How to determine whether a self-funded or fully insured plan is right for your company

Albert Ertel, COO, Alliant Health Plans

With the health care industry’s current state of flux, many companies are exploring the value proposition between self-funding their health plan versus a fully insured program.
Albert Ertel, chief operating officer of Alliant Health Plans, says there are similarities between self-funding and the traditional fully insured route, but employers should know the differences and educate themselves before making a decision.
“The basic functions are the same. It boils down to the appetite for risk the employer has,” he says.
Smart Business spoke with Ertel about how to determine which type of insurance is right for your organization.
What are the differences between a self-funded and fully insured plan?
The major differences between these options can be boiled down to risk and services included. In self-insurance, the employer becomes the health insurance ‘company.’ The employer is insuring its employees and their families. Providing health care for this population may be difficult to quantify. Additional coverage or reinsurance is available to insure against potential catastrophic losses.
In the fully insured world, the insurance company takes financial responsibility to pay eligible health care expenses and administrative expenses for that population. The insurance company takes the risk and responsibility to do it all: administration, eligibility, enrollment, ID cards, claim payment, customer service, coordinate care, etc.
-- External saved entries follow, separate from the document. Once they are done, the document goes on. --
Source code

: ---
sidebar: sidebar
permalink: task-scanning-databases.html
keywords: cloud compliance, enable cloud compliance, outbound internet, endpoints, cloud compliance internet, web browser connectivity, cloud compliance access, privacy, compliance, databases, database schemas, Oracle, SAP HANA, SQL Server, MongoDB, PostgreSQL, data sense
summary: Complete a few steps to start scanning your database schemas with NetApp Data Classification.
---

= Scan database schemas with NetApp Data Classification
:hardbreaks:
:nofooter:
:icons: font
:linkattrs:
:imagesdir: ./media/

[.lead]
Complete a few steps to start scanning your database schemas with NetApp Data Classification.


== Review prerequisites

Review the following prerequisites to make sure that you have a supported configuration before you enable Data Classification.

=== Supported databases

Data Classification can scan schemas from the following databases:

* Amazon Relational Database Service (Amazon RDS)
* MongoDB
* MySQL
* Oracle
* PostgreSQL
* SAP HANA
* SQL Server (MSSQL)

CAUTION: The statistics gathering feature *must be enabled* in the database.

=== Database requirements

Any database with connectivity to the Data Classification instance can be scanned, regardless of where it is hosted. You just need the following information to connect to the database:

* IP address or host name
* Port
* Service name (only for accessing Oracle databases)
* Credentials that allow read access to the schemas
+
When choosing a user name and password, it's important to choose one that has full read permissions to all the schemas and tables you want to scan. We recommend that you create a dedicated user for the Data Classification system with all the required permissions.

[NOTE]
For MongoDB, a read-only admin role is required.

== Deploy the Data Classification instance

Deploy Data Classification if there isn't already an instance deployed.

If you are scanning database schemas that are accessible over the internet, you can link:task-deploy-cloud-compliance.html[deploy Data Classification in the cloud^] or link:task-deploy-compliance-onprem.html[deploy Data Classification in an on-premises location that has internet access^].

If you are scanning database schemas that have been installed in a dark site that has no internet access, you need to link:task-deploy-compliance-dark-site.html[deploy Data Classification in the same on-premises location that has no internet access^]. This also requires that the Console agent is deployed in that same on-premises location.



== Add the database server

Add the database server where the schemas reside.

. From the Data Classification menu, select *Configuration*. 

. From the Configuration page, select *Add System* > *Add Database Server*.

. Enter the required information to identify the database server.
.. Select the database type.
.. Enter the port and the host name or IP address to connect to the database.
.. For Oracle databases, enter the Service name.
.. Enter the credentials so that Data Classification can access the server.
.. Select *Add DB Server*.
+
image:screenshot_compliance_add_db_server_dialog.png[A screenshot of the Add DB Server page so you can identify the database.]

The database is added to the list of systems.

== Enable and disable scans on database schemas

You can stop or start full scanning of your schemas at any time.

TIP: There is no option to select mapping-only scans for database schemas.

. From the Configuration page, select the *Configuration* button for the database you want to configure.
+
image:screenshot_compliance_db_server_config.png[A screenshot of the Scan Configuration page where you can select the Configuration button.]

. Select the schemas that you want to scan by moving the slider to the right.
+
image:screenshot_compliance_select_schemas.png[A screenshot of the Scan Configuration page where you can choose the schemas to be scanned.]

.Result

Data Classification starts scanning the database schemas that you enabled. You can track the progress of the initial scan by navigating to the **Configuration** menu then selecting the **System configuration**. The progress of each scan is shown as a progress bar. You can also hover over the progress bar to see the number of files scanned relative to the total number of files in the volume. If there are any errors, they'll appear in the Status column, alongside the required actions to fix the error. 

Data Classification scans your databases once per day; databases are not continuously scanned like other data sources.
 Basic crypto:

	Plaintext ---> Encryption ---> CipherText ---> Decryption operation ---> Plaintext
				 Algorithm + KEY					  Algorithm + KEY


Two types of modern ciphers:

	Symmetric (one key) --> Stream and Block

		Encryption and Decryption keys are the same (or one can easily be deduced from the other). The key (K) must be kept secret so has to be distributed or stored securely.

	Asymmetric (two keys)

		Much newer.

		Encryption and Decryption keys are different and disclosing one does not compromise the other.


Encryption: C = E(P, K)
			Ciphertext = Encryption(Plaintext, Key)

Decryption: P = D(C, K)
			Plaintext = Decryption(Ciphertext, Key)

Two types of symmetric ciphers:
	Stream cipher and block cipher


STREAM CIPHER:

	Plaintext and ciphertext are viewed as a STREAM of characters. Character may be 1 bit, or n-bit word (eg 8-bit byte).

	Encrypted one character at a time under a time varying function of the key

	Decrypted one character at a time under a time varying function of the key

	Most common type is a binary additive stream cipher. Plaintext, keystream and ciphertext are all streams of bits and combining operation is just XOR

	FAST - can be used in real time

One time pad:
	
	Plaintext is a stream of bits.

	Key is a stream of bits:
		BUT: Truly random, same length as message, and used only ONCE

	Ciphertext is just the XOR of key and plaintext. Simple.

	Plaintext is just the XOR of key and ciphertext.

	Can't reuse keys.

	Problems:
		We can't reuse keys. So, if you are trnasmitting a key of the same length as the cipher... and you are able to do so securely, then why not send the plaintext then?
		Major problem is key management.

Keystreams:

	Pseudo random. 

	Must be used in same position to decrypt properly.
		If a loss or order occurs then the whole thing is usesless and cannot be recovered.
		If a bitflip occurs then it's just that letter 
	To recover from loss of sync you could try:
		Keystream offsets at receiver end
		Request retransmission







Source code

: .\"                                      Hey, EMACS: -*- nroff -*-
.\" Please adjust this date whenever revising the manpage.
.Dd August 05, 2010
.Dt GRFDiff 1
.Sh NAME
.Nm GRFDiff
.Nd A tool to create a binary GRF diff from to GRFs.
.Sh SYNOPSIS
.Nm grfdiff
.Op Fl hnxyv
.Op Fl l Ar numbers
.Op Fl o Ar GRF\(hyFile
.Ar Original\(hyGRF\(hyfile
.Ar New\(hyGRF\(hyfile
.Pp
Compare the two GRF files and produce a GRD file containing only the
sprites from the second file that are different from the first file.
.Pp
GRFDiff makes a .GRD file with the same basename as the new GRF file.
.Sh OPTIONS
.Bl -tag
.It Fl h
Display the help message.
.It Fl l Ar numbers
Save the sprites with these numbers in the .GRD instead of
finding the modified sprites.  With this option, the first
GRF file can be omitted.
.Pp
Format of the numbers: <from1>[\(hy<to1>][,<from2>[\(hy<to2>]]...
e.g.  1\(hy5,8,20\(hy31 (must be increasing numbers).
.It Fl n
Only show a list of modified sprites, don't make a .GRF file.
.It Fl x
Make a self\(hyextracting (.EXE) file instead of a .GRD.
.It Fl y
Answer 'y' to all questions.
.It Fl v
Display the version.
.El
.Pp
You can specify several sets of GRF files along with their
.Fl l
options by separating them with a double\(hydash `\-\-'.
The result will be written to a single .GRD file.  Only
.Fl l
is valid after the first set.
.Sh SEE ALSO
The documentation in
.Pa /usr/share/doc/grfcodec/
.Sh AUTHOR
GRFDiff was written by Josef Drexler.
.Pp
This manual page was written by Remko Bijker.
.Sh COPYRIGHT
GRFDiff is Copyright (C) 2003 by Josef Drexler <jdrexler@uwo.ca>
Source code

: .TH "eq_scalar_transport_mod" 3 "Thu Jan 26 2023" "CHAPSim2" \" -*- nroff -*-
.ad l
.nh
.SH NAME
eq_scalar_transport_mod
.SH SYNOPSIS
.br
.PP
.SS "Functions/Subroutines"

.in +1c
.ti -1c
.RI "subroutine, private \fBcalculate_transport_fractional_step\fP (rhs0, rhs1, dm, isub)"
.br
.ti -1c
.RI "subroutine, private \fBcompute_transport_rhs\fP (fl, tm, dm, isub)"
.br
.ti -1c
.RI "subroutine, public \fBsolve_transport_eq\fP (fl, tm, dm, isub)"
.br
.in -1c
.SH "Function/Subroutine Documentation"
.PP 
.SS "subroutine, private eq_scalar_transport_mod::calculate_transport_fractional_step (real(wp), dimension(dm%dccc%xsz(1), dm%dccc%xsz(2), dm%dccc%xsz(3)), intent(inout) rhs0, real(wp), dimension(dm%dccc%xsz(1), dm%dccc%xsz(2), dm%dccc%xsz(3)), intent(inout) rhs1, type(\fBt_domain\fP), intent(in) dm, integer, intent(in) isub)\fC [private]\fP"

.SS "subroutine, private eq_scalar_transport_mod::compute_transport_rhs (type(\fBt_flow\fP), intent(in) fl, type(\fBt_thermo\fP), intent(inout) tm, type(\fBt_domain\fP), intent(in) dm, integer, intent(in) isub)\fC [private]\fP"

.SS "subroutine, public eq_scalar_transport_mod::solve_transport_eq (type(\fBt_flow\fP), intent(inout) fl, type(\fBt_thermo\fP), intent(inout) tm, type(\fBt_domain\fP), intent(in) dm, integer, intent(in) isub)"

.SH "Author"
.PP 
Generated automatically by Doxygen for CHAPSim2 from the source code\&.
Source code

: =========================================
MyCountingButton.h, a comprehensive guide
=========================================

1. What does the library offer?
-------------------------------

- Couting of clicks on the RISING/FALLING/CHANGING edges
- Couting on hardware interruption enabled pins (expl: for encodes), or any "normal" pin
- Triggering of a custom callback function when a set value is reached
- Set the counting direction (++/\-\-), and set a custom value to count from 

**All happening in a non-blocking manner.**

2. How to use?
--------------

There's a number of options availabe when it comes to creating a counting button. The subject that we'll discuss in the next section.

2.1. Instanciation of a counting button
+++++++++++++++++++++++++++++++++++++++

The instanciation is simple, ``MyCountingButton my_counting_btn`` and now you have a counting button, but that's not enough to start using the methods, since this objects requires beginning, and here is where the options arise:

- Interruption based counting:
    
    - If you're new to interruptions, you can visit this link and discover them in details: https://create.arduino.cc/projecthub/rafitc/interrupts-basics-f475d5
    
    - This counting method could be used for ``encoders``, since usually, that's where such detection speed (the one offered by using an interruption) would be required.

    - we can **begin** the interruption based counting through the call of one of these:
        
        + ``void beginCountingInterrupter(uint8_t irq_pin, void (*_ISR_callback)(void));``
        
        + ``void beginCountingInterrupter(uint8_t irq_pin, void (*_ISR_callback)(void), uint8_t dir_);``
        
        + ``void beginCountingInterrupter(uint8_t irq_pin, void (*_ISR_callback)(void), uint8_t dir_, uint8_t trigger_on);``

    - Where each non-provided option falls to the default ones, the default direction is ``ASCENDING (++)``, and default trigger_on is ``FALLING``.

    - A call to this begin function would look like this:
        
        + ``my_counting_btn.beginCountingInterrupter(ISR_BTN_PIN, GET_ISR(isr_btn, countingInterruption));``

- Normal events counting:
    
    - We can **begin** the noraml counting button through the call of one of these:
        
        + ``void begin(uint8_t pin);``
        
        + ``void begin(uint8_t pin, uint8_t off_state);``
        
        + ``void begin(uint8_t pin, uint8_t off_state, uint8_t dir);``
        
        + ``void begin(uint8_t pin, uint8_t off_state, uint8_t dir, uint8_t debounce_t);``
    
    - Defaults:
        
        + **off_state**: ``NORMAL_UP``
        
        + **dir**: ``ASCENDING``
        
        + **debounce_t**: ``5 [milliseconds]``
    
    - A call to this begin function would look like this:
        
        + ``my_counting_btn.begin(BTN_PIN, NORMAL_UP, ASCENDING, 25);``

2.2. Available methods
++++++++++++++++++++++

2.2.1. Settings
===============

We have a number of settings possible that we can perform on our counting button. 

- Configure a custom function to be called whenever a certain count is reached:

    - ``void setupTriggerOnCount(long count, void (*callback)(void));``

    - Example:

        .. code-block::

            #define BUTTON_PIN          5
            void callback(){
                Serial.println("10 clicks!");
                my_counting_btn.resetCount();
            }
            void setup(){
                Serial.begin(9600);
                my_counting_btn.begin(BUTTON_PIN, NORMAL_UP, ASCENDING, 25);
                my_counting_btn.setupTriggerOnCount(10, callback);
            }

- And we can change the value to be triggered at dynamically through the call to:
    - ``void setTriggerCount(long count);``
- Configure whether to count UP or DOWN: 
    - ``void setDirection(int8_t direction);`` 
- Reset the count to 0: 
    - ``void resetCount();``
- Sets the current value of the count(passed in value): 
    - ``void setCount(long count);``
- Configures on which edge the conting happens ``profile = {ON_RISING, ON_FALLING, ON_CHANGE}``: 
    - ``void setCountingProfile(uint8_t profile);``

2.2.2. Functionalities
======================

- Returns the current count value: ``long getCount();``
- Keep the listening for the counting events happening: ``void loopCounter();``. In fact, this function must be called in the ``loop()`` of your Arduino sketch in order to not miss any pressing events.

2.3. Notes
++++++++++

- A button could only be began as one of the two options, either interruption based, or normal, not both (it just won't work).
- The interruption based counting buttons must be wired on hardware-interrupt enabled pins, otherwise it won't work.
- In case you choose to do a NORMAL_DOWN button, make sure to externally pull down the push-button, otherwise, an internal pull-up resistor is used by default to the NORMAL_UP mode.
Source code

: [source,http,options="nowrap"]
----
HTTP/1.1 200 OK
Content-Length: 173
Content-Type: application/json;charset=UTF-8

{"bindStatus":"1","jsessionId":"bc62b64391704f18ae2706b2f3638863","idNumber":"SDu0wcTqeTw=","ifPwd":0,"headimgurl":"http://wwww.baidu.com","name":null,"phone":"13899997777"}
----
In self-insurance you are the plan, the administrator and coordinator. You hire additional experts on your behalf to get it done. Potential savings comes from lower cost of administration. Self-funded plans are not subject to state insurance laws or taxes. However, as federal health care reform ramps up, that flexibility may be disappearing.
What does ‘unbundling’ services mean and how does it affect self-funded insurance?
Most services are included as a ‘bundle’ in fully insured plans. The insurance company is at risk, so medical management, care coordination and a basic wellness program are inclusive. By unbundling, self-insuring companies determine which services they will use in their plan. At a bare minimum, they are going to need a TPA (third-party administrator), provider network, and case management. Adding other services like wellness programs or disease management is up to the employer. Employers may consider other technology-based services offered in many fully insured programs including PHR (personal health record) and Internet access to claims and potential treatment costs (transparency).